Research, evaluation, analysis

Getting Your Percentage

Percentages are probably the most commonly used descriptive statistic today, so here are a couple of pointers for using them.

Like many others, I was trained not to use percentages if they were based on a sample of fewer than 100. So, for example, if 20 of 40 people were men, you were not supposed to say that 50% were men. There are some sensible reasons for this prohibition. One is that when you are talking about a small sample, a difference of one or two cases can produce a deceptively large difference in percentages. For example, 60% of women students may pass a test while only 40% of men students pass it. However, if only five men and five women took the test, this difference is less impressive than it appears at first glance.

Instead of reporting percentages of a sample of fewer than a hundred cases I often will give an approximate fraction "about a quarter" is often as accurate an estimate as 27%, say. Nevertheless, a percentage is sometimes the most convenient and accurate statistic even when the sample is smaller than a hundred cases; when it is I always report the size of the sample.

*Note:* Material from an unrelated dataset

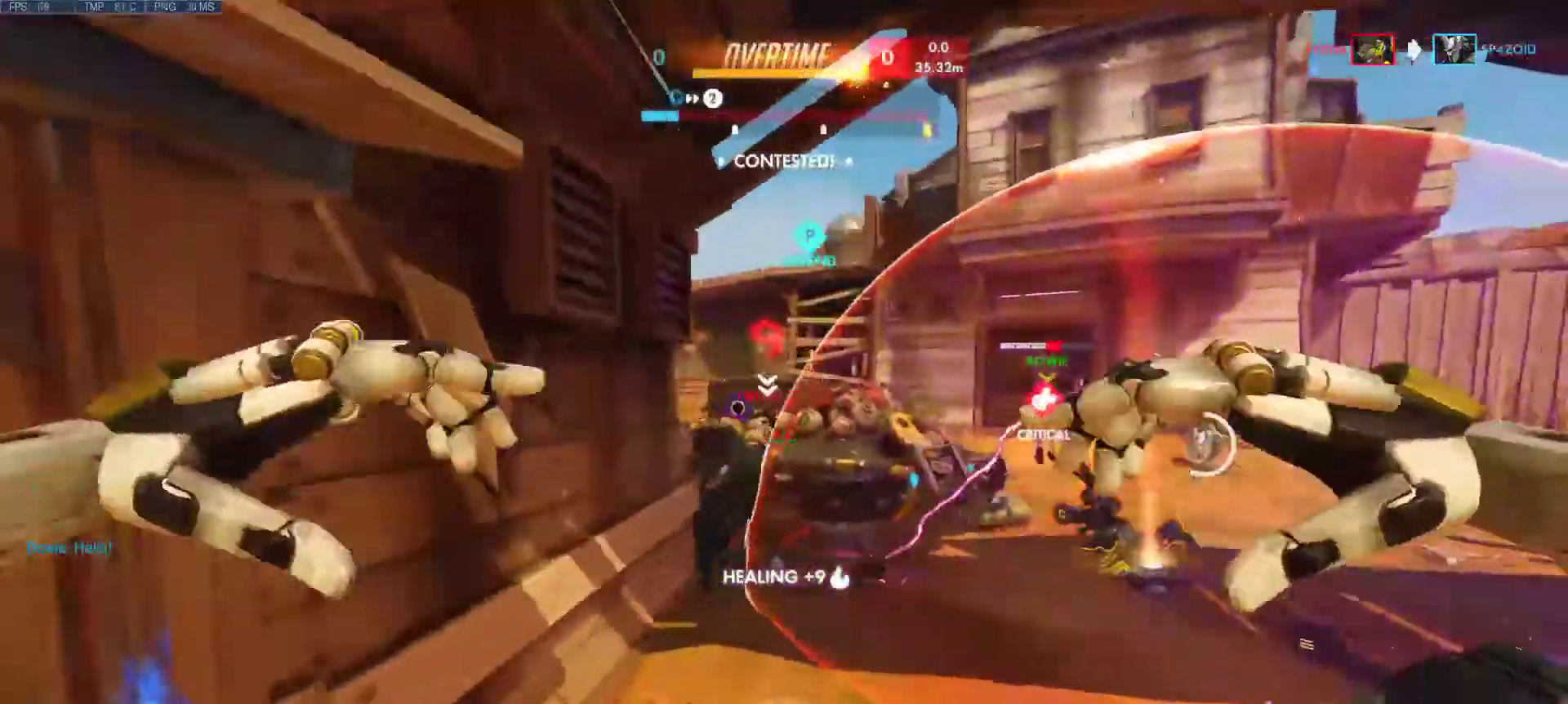
{"keys": ["a"], "mouse": ["mb4"], "events": [[133, "mouse_mb4", "up"], [417, "mouse_mb4", "down"]]}
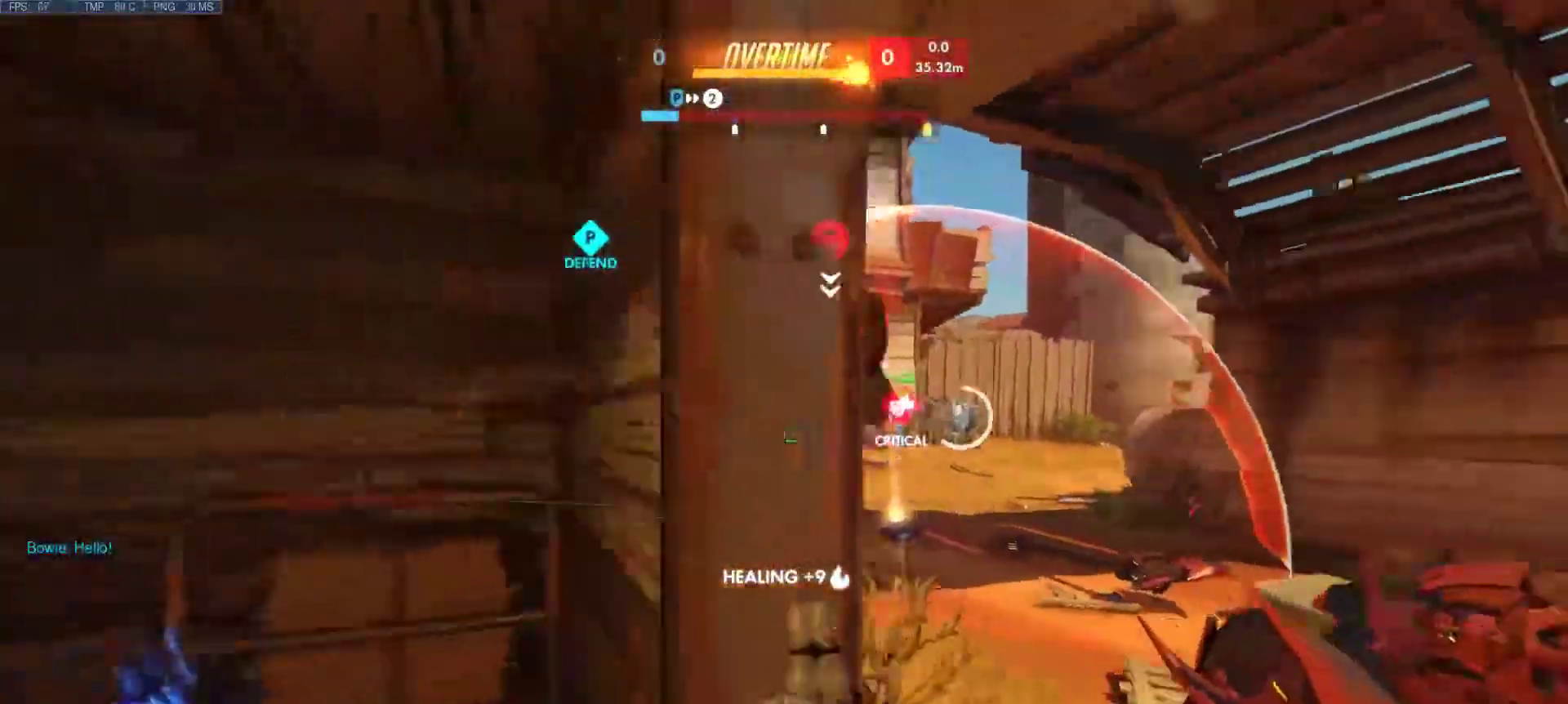
{"keys": ["a", "d", "s"], "mouse": [], "events": [[50, "mouse_mb4", "up"], [250, "d", "down"], [250, "s", "down"]]}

Percentages are often presented with one or even two decimal places. For example, if 501 of a sample of 1,000 people were men, the percentage might be given as 50.1%. I abstain from this practice chiefly because I believe it gives a false impression of accuracy. In the example the estimate of 50.1% has the same confidence interval as the percentage of 50% we would get by rounding. Both imply that there is a 99% chance that the percentage in the population is somewhere between 46% and 54%. I suppose whether or not you use decimal places could be considered a matter of taste (and occasionally of significant figures), but why add a decimal place or two when that doesn't improve the accuracy of your estimate?